The effects of incubation constituents, particularly buffer type (phosphate, Tris) and activators (Brij58, alamethacin, UDP-N-acetylglucosamine (UDP-NAcG)), on the kinetics of AZT glucuronidation by human liver microsomes was investigated. AZT glucuronide (AZTG) formation by microsomal incubations was quantified by h.p.l.c. Microsomal CLint values determined for the various experimental conditions were extrapolated to a whole organ CLint and these data were used to calculate in vivo CLH using the well-stirred, parallel tube and dispersion models.

RESULTS

Mean CLint values for Brij58 activated microsomes in both phosphate (3.66 +/- 1.40 micro l min-1 mg-1, 95% CI 1.92, 5.39) and Tris (3.79 +/- 0.74 micro l min-1 mg-1, 95% CI 2.87, 4.71) buffers were higher (P < 0.05) than the respective values for native microsomes (1.04 +/- 0.42, 95% CI 0.53, 1.56 and 1.37 +/- 0.30 micro l min-1 mg-1, 95% CI 1.00, 1.73).
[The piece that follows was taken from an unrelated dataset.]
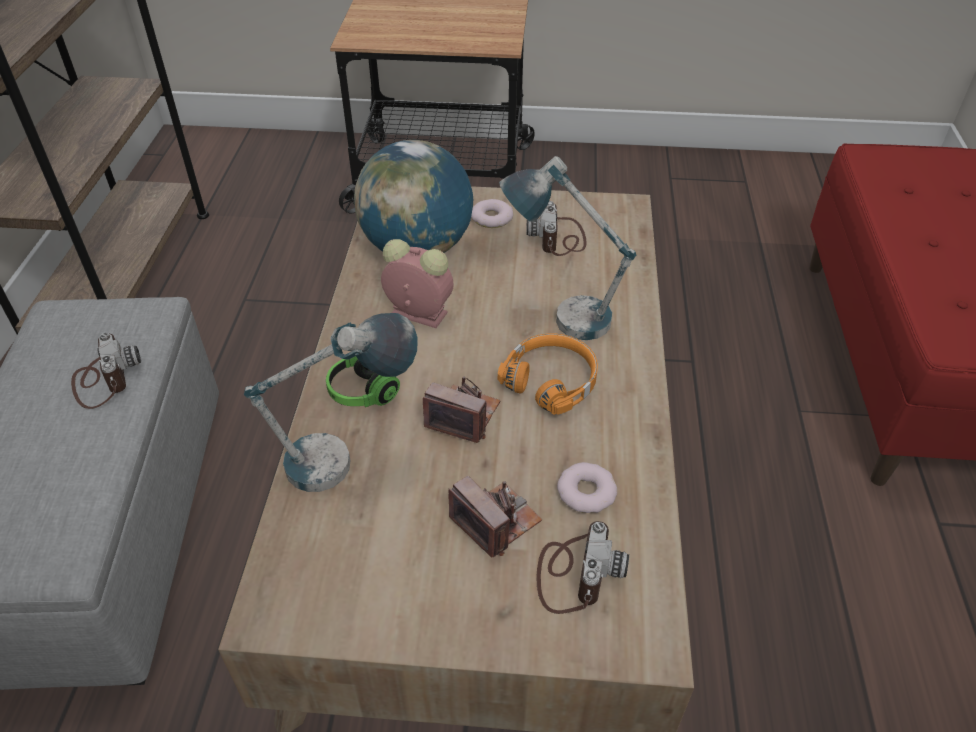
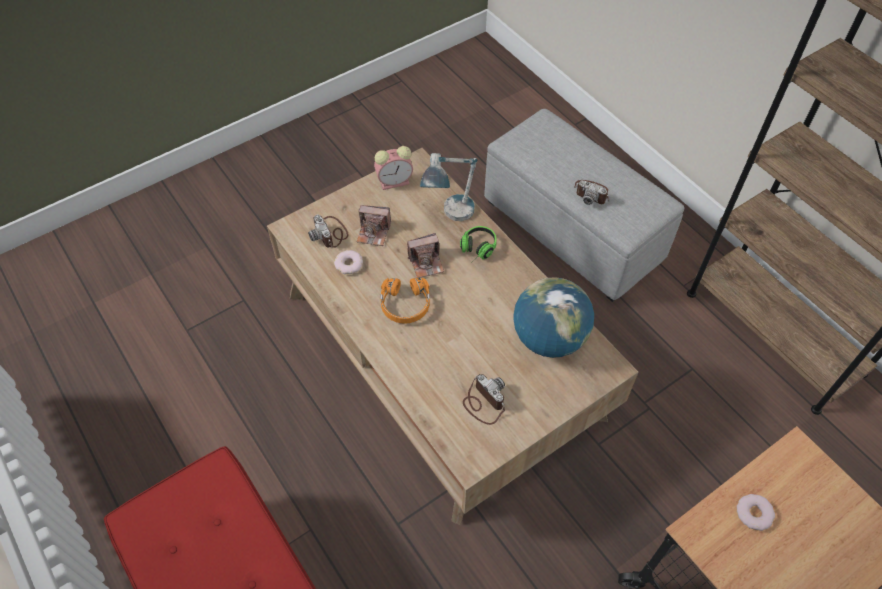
camera: 140 degrees right, 10 degrees up
alarm clock [381,239,454,328] -> alarm clock moved to [374,146,413,190]
donut [471,199,514,228] -> donut moved to [737,494,775,531]
table lamp [499,156,636,340] -> none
Extrapolation of the microsomal data to a whole organ CLint and substitution of these values in the expressions for the well-stirred, parallel tube and dispersion models underestimated the known in vivo blood AZT clearance by glucuronidation by 6.5- to 23-fold (3.61-12.71 l h-1vs 82 l h-1). There was no significant difference in the CLH predicted by each of the models for each set of conditions. A wide range of incubation constituents and conditions were subsequently investigated to assess their effects on GAZT formation, including alamethacin, UDP-NAcG, MgCl2, d-saccharic acid 1,4-lactone, ATP, GTP, and buffer pH and ionic strength. Of these, only decreasing the phosphate buffer concentration from 0.1 m to 0.02 m for Brij58 activated microsomes substantially increased the rate of GAZT formation, but the extrapolated CLH determined for this condition still underestimated known AZT glucuronidation clearance by more than 4-fold. AZT was shown not to bind nonspecifically to microsomes. Analysis of published data for other glucuronidated drugs confirmed a trend for microsomal CLint to underestimate in vivo CLH.

CONCLUSIONS

AZT glucuronidation kinetics by human liver microsomes are markedly dependent on incubation conditions, and there is a need for interlaboratory standardization. Extrapolation of in vitro CLint underestimates in vivo hepatic clearance of drugs eliminated by glucuronidation.